Pietermaritzburg – One of the real “Iron Men” of the Dusi Canoe Marathon will be back on the start line on Thursday morning, ready to tackle his 36th Dusi.
But for 66 year-old Cape Town based personal trainer Andre Hawarden this year’s race has deep significance as it honours of the race’s legendary founder, Ian Player who passed away in November 2014.
Hawarden’s quickly became intrigued by Player’s early efforts and the Dusi as a whole and went on to become one of the race’s icon’s on the 1970’s and 80’s.
His return in 2015 will however be just his second appearance in fifteen years and the former Maritzburg College pupil cannot wait to get back onto the waters of the Msundusi and Mngeni Rivers later this week.
“I'm so excited I can barely breathe!” explains Hawarden excitedly.
“I can't wait to see all my old buddies again. Sadly a lot of them are no longer around but that makes the whole thing that much more special!”
“Ian Player, and subsequently the Dusi, was the major formative influence on my life. If I hadn't read his book and done the Dusi my life would have been completely different!” he adds.
No fewer than ten former Dusi winners – including defending K1 champion Lance Kime and 2014’s K2 winning combination of Andy Birkett and Sbonelo Khwela – are set to tackle this year’s race, however, in Hawarden, they will be in the company of one of the race’s toughest ever competitors.
“Andre Hawarden was the toughest and hardest paddlers I ever met!” said Lyle Wheeler, a veteran of 43 consecutive Dusi Canoe Marathons.
“He was one of my heroes in the early days. He was a legend of the race and is!”
“Andre had the ability to push himself so hard, harder than any other athlete in the race.
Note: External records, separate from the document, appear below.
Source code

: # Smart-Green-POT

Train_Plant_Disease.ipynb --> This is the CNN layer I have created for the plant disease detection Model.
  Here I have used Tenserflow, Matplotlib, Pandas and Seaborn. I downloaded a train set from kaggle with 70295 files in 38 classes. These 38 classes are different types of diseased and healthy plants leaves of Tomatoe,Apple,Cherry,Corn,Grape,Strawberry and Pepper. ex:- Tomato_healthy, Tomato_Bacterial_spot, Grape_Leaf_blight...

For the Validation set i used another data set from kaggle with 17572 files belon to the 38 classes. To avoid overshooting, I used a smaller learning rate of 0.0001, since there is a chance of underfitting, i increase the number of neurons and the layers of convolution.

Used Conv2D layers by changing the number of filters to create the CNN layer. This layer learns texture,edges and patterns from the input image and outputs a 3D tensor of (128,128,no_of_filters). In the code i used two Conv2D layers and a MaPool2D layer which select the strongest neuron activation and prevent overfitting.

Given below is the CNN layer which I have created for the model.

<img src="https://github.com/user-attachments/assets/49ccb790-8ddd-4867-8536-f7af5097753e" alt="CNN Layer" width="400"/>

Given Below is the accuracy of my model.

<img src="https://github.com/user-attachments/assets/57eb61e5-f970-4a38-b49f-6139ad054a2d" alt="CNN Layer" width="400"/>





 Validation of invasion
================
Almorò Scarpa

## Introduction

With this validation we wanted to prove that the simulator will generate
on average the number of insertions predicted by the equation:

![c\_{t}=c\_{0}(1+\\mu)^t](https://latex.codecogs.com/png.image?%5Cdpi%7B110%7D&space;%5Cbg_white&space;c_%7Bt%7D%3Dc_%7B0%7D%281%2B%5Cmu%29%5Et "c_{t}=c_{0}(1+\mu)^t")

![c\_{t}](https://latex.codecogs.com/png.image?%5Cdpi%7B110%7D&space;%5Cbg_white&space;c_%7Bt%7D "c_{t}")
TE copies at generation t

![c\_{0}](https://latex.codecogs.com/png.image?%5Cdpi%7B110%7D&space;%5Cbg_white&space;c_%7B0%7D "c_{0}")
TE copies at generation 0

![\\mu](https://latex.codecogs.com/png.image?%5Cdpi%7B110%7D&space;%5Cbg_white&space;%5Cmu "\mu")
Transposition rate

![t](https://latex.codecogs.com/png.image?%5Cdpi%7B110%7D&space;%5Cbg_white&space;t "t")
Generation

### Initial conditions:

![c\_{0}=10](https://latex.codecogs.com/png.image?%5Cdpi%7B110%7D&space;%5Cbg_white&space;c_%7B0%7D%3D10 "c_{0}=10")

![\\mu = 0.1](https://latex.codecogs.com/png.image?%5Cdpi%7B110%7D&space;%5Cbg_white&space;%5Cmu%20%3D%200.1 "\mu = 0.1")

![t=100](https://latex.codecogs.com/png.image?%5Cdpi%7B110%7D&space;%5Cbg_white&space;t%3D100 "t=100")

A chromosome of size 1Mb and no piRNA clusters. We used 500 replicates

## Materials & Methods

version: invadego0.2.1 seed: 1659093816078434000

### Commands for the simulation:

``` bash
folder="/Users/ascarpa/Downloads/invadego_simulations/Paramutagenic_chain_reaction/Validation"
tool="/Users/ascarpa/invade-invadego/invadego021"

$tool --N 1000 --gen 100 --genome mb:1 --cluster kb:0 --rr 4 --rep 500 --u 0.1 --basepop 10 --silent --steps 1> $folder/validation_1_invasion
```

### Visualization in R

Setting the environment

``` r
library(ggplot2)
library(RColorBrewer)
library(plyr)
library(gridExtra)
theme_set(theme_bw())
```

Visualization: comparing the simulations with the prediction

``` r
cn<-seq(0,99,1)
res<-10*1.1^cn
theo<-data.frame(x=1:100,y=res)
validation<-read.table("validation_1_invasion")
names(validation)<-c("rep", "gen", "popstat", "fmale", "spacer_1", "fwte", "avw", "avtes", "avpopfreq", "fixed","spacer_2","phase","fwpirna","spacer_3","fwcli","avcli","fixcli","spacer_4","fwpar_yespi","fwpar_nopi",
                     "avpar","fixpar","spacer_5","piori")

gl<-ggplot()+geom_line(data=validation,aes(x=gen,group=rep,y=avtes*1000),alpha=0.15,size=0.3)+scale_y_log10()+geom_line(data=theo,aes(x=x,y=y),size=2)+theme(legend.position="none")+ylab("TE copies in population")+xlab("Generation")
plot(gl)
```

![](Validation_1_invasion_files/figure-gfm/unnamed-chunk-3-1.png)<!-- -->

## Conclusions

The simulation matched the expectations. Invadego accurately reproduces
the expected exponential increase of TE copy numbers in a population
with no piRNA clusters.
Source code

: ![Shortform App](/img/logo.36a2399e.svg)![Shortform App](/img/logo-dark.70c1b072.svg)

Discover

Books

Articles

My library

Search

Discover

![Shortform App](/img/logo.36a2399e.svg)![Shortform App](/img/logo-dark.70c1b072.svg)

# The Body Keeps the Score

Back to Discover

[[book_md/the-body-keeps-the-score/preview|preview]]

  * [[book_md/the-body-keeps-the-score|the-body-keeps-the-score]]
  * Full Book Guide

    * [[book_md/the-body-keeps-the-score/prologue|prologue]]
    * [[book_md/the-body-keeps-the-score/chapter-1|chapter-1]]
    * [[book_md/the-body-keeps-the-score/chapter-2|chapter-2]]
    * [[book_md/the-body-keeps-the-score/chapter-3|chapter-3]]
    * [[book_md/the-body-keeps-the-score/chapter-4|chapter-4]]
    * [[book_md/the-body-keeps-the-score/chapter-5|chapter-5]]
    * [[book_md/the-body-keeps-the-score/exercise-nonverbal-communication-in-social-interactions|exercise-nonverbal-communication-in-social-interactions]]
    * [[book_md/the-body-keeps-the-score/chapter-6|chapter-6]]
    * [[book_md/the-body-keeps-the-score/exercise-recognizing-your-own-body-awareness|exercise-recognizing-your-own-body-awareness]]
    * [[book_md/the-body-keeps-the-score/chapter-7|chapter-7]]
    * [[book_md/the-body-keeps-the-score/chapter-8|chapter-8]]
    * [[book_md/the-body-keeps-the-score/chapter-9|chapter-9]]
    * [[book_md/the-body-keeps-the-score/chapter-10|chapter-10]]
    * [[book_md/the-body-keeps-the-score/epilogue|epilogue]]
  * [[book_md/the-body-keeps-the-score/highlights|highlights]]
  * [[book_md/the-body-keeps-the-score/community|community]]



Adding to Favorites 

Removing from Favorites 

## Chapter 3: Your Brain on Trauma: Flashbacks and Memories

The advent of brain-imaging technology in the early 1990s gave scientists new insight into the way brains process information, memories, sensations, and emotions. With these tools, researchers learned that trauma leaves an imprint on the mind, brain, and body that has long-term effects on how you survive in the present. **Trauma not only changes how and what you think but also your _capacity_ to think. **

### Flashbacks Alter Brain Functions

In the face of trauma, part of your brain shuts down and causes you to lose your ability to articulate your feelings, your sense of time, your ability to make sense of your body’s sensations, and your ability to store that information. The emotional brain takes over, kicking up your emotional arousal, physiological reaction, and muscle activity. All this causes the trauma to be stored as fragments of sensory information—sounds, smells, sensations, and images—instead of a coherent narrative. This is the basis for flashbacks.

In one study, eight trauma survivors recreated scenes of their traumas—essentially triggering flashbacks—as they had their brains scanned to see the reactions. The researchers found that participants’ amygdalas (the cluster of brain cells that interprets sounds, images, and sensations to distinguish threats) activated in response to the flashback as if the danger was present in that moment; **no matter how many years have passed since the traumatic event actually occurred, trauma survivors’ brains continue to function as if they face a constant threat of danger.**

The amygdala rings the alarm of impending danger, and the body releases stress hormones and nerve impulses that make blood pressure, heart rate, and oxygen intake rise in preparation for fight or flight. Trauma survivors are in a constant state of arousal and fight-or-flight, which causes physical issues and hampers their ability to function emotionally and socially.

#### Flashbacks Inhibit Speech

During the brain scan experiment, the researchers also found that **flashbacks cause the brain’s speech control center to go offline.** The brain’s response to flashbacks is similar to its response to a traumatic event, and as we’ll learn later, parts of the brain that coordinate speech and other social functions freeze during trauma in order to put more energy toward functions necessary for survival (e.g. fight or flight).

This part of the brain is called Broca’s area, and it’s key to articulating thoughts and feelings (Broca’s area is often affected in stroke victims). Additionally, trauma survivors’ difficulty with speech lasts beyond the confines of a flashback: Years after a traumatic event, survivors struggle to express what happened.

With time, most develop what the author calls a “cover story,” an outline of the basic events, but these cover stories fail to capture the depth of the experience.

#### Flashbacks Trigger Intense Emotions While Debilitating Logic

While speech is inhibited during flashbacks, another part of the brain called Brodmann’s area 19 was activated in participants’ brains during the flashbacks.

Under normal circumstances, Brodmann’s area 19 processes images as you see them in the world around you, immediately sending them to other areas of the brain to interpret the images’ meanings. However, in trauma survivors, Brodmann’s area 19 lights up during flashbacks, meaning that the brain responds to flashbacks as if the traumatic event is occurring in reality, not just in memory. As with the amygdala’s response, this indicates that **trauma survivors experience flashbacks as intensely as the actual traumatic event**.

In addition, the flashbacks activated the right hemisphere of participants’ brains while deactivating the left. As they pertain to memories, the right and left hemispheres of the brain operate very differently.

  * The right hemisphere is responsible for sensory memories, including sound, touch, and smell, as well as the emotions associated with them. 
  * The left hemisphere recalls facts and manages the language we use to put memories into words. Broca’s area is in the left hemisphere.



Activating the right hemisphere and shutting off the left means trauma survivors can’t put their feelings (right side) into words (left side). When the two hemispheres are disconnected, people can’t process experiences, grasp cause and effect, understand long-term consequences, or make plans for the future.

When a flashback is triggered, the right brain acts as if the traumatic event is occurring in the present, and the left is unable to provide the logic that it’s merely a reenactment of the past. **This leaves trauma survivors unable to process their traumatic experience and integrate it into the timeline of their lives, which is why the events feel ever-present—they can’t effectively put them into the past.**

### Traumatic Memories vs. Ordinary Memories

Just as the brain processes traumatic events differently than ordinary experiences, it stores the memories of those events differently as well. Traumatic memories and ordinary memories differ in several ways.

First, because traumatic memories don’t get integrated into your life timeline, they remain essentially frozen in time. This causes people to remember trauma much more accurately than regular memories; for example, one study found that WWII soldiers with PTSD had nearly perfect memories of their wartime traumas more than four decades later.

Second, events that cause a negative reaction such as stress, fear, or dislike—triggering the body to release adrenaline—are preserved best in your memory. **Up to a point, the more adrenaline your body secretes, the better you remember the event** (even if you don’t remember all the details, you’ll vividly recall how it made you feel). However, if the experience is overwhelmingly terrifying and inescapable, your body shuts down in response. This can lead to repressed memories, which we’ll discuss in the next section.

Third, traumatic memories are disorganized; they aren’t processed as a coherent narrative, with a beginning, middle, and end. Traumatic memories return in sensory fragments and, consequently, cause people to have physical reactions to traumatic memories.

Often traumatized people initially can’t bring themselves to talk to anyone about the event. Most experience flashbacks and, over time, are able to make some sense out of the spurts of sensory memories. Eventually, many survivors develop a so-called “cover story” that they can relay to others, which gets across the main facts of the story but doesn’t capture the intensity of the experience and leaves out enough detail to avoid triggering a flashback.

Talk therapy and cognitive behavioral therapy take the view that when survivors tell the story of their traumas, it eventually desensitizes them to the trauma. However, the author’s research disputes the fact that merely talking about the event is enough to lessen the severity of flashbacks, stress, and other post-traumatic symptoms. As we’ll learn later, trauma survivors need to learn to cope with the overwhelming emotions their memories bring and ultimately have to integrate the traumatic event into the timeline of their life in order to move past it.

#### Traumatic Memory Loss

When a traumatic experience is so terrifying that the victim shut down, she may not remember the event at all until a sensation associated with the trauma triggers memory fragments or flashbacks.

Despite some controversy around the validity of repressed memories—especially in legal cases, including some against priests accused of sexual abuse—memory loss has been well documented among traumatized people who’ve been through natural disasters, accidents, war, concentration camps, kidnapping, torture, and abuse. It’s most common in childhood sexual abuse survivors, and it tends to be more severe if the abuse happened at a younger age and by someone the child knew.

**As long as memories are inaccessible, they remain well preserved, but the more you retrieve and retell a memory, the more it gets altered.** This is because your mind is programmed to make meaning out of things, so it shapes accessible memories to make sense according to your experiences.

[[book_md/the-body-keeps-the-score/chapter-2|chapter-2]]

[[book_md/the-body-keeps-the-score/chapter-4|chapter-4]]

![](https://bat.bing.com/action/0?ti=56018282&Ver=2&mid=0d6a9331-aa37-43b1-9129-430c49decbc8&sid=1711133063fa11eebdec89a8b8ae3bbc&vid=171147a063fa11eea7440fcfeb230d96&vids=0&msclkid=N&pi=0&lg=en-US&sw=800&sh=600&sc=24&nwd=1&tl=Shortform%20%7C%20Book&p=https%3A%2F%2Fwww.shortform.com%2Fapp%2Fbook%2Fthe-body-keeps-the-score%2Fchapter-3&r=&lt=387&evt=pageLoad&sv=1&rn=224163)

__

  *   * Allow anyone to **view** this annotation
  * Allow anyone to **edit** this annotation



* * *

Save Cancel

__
I recall one race where he had run so hard on a portage that when he got down to the river he actually got into the boat facing backwards, that’s how delirious he was after running so hard.
“He was one of the greats, one of the Wally Haywards of the Dusi and we must never forget that!”
“It was a privilege to race with him!”
Hawarden’s history with the Dusi is a long and fascinating one however the hard-man of the 1970’s and 80’s – the period which shaped the sport of canoeing in South Africa as a whole and paved the way for the Dusi to become the international spectacle it is today – extraordinarily never won the overall title.
After the race changed its rules in 1970 to allow for K1’s to compete as individual entries instead of in pairs, Hawarden was a regular thorn in the side of King of the Dusi Graeme Pope-Ellis and the other elite racers as the pairs were made to fight hard to fend off the charging single figure.
Despite never winning the race outright, Hawarden went on to win five K1 class titles in 1973, 1974, 1976, 1979 & 1980.
Another change to the rules in 1981 allowed female and black paddlers to participate for the first time and this signalled Hawarden’s shifting his competitive focus as he and his wife Daphne – the first woman to ever finish the Dusi – took up the challenge of paddling as a mixed double.
The partnership was a highly successful one and while the depth of the class may have been questionable, five class wins in 1981-85 and overall results of 16th, 13th, 21st, 19th and 25th verified their remarkable strength.
Despite his lengthy absence, Hawarden has spent much time in recent months watching videos and reading up on the various obstacles of the Dusi route that lie ahead and believes he is ready for the tough yet exciting assignment that awaits.
The 64th edition of the Dusi Canoe Marathon takes place from Camps Drift in Pietermaritzburg to Blue Lagoon in Durban from Thursday 19 to Saturday 21 February 2015.